This is a picture of the panamanian cultural heritage monument with the ID
This is a picture of the panamanian cultural heritage monument with the ID

Palacio de las Garzas

historical-sitesgovernmentarchitecturepanama-city
4 min read

The herons arrived first. In 1922, Panamanian poet Ricardo Miro suggested to President Belisario Porras Barahona that the newly restored presidential palace needed living ornaments, and so gray herons from the Darien jungle were released into the marble courtyard. They stayed. Today there is one heron for each of Panama's provinces -- ten in all since the creation of Panama Oeste -- and the birds have given the palace its name ever since: Palacio de las Garzas, the Palace of the Herons. When visiting heads of state bring large delegations, the herons are temporarily relocated to Summit Municipal Park on the outskirts of Panama City. The palace, it seems, belongs to the birds as much as to the president.

Born from a Pirate's Destruction

The building's origins reach back to 1673, two years after the Welsh privateer Henry Morgan sacked and burned the original Panama City -- Panama Viejo -- so thoroughly that the Spanish relocated the entire capital to a new site. Judge Luis de Lozada y Quinonez of the Royal Audience of Panama ordered construction of a government building on the new ground, in the district now called San Felipe. Over the centuries that followed, the structure served as a customs house, a bookkeeping office, a bonded warehouse, and a boys' teacher training college. A devastating fire nearly destroyed it in 1756. The building was rebuilt, repurposed, and rebuilt again. In 1875, it was finally designated the Presidential Palace, though it would take another half-century before it looked the part.

An Architect's Transformation

The palace that stands today is largely the work of architect Leonardo Villanueva Meyer, who in 1922 added a second and third floor, incorporated an Andalusian-style patio on the second level, and remodeled the Yellow Room and the presidential dining hall. The inauguration took place on August 3, 1923, though the State of Panama did not gain exclusive ownership of the building until 1938, when the National Bank of Panama finally moved its headquarters to Central Avenue. In 1934, an elevator was installed specifically for the visit of President Franklin D. Roosevelt, whose paralysis made climbing to the upper floors impossible. The elevator stayed long after Roosevelt departed. On the second floor, five allegorical sculptures -- Law, Justice, Labor, Perseverance, and Duty -- stand among the courtyard columns, carved by Italian artist Gaetano Olivari in 1915.

Walls That Remember

The colonial facade of the Palacio de las Garzas faces Avenida Eloy Alfaro, with the Bay of Panama glinting beyond. Look closely at the exterior and you will find something the restorers deliberately preserved: bullet holes from the 1951 coup d'etat, left in the walls as historical marks.
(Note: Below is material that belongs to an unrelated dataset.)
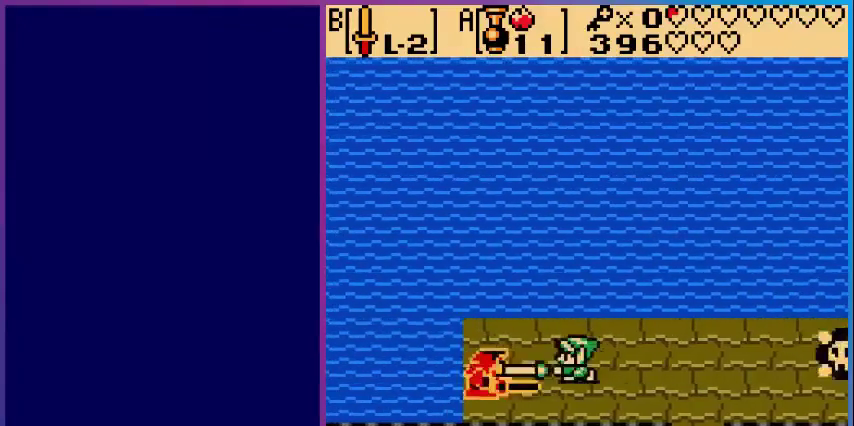
{"buttons": ["DPAD_RIGHT"], "events": [[200, "DPAD_RIGHT", "down"]]}
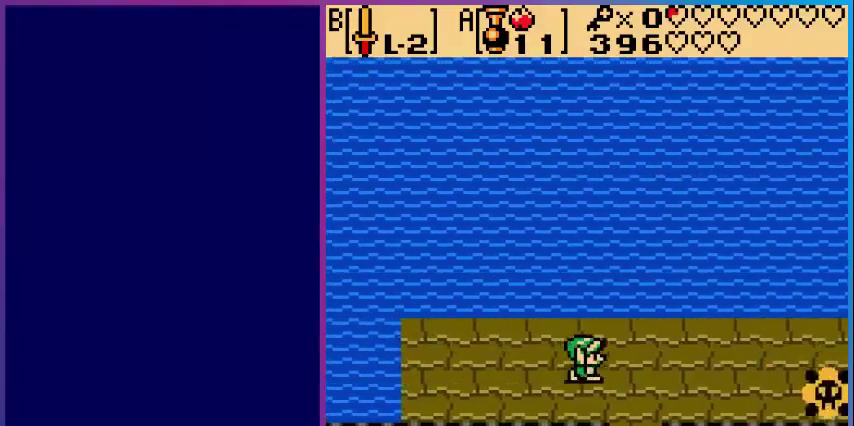
{"buttons": ["DPAD_RIGHT"], "events": [[40, "DPAD_RIGHT", "up"], [240, "DPAD_RIGHT", "down"]]}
Inside the Yellow Room, where official state ceremonies take place, a frieze displays 41 portraits of Panama's early governors and the members of the Provisional Government Junta, including Manuel Amador Guerrero, the nation's first president. Eleven murals by Panamanian artist Roberto Lewis trace the country's story from the arrival of the Spanish through Vasco Nunez de Balboa's sighting of the Pacific to independence. One mural depicts the Panamanian nation as a woman in a pollera receiving homage from ships of many nations -- a fitting image for a country defined by its position between two oceans.
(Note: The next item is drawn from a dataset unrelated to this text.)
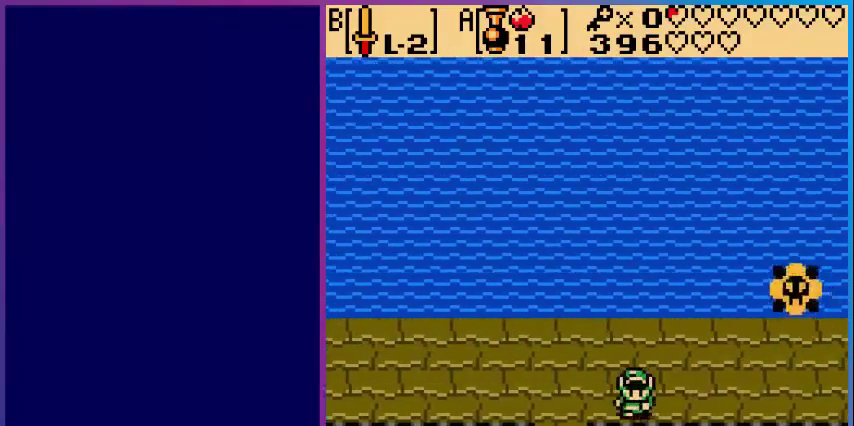
{"buttons": ["DPAD_RIGHT"], "events": [[120, "DPAD_RIGHT", "down"], [160, "DPAD_DOWN", "up"]]}
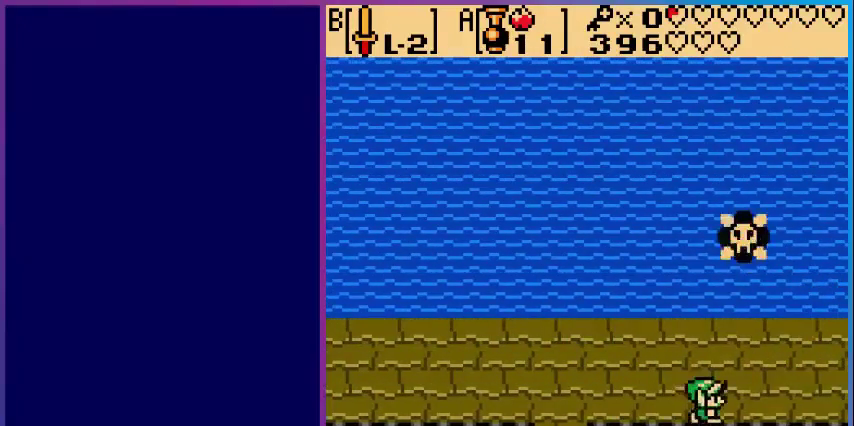
{"buttons": ["DPAD_RIGHT"], "events": []}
Tamarinds, Trophies, and a Moorish Room

Adjacent to the Yellow Room lies the Tamarind Room, the presidential dining hall, its walls covered in murals of tamarind harvests and hunting scenes from Taboga Island, painted by Roberto Lewis and commissioned in 1938 by President Juan Demostenes Arosemena. The president's office on the second floor features a frieze of medallions bearing the faces of former leaders, with blank medallions reserved for those yet to come. A private library connects to a hidden staircase leading up to the third-floor residence, which includes five bedrooms, a family living room with a balcony overlooking the bay, and the Moorish Room -- designed in the style of the Alhambra and the Palace of Aranjuez. Not every president has chosen to live here. Several recent leaders, including Mireya Moscoso and Ricardo Martinelli, preferred their own homes and commuted to work. But the herons, at least, have never left.

From the Air

Located at 8.954N, 79.534W in the San Felipe district of Panama City's Casco Viejo (Old Town), on the waterfront facing the Bay of Panama. Best viewed from 1,500-2,500 feet AGL approaching from the bay side, where the colonial facade and courtyard are visible. The Cinta Costera coastal highway runs along the waterfront nearby. Nearest airport: Albrook 'Marcos A. Gelabert' International Airport (MPMG), approximately 2 nm west. Tocumen International Airport (MPTO) is 15 nm east.